Ce qu’il communique l’empêche en fait d’être en relation vraie avec autrui. Son désir narcissique infecte alors les foules, qui viennent non pour écouter Jésus, mais pour bénéficier d’une satisfaction immédiate de leur propre désir. Devenu comme un lépreux et obligé de se tenir à l’écart, Jésus n’est plus libre d’annoncer la Parole. Il avait écouté le désir du lépreux jusqu’à se laisser saisir de compassion pour lui, mais il n’y eut pas de réciprocité : le lépreux n’écouta en rien le désir de Jésus.
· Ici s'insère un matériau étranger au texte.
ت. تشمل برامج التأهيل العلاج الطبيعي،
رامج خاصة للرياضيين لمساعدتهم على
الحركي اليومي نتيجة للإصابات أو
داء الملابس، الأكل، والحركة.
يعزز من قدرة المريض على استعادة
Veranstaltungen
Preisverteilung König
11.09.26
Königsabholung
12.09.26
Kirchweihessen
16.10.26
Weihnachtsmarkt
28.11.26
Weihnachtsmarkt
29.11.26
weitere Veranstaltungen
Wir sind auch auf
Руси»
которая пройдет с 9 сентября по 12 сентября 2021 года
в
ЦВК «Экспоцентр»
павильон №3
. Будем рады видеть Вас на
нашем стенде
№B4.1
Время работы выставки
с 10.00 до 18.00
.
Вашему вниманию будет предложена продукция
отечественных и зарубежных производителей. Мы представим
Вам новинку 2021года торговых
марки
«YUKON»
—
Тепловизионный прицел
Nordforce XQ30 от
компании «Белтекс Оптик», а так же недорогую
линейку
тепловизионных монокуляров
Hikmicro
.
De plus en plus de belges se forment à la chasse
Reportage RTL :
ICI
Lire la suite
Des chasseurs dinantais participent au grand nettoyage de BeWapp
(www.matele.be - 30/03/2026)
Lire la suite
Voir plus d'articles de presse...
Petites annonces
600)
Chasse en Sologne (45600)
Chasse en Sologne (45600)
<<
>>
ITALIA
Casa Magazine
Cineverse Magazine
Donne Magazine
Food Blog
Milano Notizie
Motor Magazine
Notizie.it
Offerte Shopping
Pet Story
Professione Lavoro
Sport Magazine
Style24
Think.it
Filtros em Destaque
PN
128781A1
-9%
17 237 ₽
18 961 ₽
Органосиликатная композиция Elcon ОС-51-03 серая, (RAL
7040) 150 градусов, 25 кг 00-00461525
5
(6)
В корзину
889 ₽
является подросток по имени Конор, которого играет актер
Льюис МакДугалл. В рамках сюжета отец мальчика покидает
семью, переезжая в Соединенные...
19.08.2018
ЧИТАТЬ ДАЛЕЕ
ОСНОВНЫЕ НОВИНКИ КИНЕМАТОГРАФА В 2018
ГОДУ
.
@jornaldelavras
Certes, Jésus garde l’initiative de proclamer l’heureuse annonce du Royaume qui vient, mais les malades et les démoniaques lui sont amenés sans qu’il ne le demande. Il est provoqué par les esprits impurs qu’il chasse pour les faire taire. La renommée divulguée par le lépreux fait que les foules viennent à lui non pour écouter sa parole, mais pour bénéficier de ses bienfaits. Le désir impur du lépreux a contaminé l’attente des foules. Ce récit semblait faire hommage à la toute-puissance de Jésus, mais il se termine par un constat d’impuissance. La parole de Jésus transforme le corps du lépreux, mais elle échoue à se faire entendre. Ce malentendu est le premier échec de Jésus. D’échec en échec, Jésus ira jusqu’à la Croix où se dévoilera enfin la vérité d’une Parole, qui dépasse tous nos désirs humains : Dieu vient à nous pour se donner lui-même et nous entraîner pour toujours dans l’infinie communion de son amour. Mais pour écouter la Bonne Nouvelle d’un amour qui se donne infiniment pour chacun et pour tous, il faut nous détacher de nous-mêmes, de nos désirs immédiats et limités à l’exemple de Paul : «  En toute circonstance, je tâche de m’adapter à tout le monde, sans chercher mon intérêt personnel, mais celui de la multitude des hommes, pour qu’ils soient sauvés. Imitez-moi, comme moi aussi j’imite le Christ. » Que notre désir rejoigne celui du Seigneur qui est de conduire à lui la multitude des hommes. Quant à nous, accueillons la Parole de Jésus et recevons le don qu’il nous fait de lui-même en chaque Eucharistie : Jésus a assumé notre lèpre jusque sur la Croix pour nous en purifier et nous permettre d’entendre la Parole d’action de grâce qui excède tout désir humain.